(EXERCISES)
1. In the ClearPort cluster text, how many orderer nodes can fail without affecting consensus?
2. Output the ClearPort cluster text starting at "The topology diagram" and ending at "without impacting consensus.".
3. Go on with the ClearPort cluster text from the point where it stops.

(SUPPLIED TEXT)
The topology diagram shows how ClearPort distributes components for maximum resilience. London hosts the Raft leader and two followers, handling the majority of trade settlement traffic. Frankfurt operates as an active secondary with one orderer (maintaining Raft quorum participation) and query-optimized peer replicas. Singapore serves as a warm standby with a fifth orderer that can be promoted to replace any failed London node within 5 minutes. The Raft quorum math is straightforward: with 5 orderers, quorum requires 3, so any 2 nodes can fail without impacting consensus.

Configuring the Raft Orderer Cluster

The Raft consensus configuration determines how quickly the cluster detects a failed leader and elects a new one. ClearPort tuned the election timeout, heartbeat interval, and snapshot parameters to balance between fast failover detection and network jitter tolerance across the London-Frankfurt-Singapore links. The following configuration shows the production orderer settings deployed across all five nodes.

[Records excerpted from a collection]
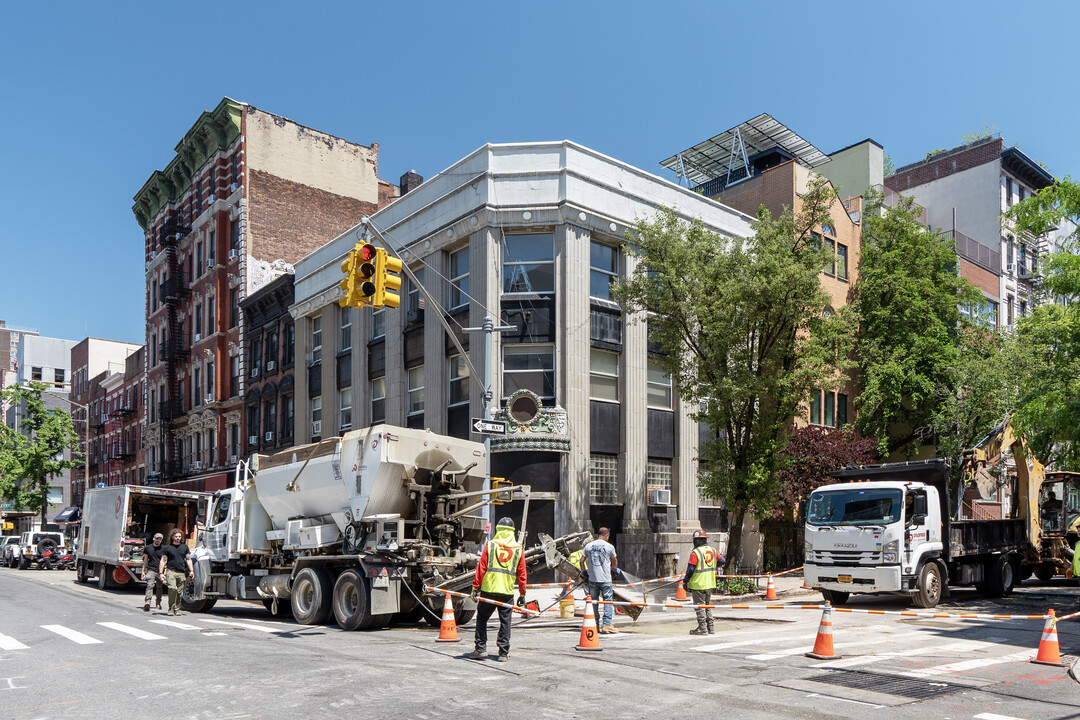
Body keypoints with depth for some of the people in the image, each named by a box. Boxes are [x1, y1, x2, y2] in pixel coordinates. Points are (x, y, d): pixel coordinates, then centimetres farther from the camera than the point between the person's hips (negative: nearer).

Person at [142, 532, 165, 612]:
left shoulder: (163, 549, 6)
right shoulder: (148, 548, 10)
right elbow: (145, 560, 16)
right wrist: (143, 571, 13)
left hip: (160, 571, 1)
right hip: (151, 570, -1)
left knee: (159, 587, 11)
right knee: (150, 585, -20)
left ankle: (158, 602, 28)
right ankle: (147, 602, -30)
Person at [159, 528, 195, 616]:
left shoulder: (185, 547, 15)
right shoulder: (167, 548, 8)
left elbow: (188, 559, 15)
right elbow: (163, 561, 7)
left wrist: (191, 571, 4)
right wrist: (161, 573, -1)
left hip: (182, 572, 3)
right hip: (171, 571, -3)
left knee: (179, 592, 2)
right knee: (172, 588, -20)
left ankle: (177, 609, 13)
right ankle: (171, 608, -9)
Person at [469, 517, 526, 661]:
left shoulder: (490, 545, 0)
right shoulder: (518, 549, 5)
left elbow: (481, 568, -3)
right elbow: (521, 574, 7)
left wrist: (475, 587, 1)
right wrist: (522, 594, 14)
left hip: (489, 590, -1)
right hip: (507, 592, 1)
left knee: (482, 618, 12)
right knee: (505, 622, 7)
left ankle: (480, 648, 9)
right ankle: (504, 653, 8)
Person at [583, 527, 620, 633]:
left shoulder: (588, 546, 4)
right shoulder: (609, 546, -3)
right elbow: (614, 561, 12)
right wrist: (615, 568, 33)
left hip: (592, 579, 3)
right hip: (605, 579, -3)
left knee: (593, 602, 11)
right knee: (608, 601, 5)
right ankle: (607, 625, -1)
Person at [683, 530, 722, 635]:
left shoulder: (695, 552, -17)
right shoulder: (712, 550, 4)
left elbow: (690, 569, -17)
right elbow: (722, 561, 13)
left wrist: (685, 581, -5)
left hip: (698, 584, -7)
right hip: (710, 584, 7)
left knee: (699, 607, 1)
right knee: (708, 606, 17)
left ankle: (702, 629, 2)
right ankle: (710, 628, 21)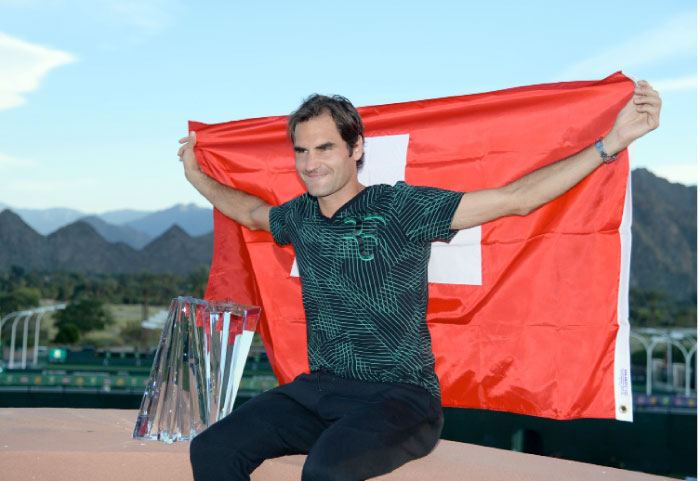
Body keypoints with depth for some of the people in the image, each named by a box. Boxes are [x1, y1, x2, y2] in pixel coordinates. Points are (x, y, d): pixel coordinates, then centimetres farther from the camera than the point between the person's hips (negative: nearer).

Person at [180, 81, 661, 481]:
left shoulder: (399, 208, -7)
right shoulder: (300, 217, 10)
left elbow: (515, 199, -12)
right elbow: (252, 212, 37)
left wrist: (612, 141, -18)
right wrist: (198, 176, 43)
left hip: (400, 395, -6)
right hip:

(WRITTEN RESPONSES)
1. Any 2 of the 5 orderers can fail.

2.
The topology diagram shows how ClearPort distributes components for maximum resilience. London hosts the Raft leader and two followers, handling the majority of trade settlement traffic. Frankfurt operates as an active secondary with one orderer (maintaining Raft quorum participation) and query-optimized peer replicas. Singapore serves as a warm standby with a fifth orderer that can be promoted to replace any failed London node within 5 minutes. The Raft quorum math is straightforward: with 5 orderers, quorum requires 3, so any 2 nodes can fail without impacting consensus.

3.
# ============================================================
# RAFT ORDERER CONFIGURATION for High Availability
# /opt/clearport/fabric/orderer.yaml (per node)
# ============================================================

# Generate the orderer configuration with HA-optimized Raft settings
cat > /opt/clearport/fabric/configtx.yaml << 'YAML'
Orderer: &OrdererDefaults
  OrdererType: etcdraft
  # BatchTimeout: How long to wait for additional transactions before cutting a block
  # Lower = faster finality, Higher = better throughput
  BatchTimeout: 1s
  BatchSize:
    MaxMessageCount: 500
    AbsoluteMaxBytes: 99 MB
    PreferredMaxBytes: 2 MB
  EtcdRaft:
    Consenters:
      # London Primary (3 orderers for local quorum)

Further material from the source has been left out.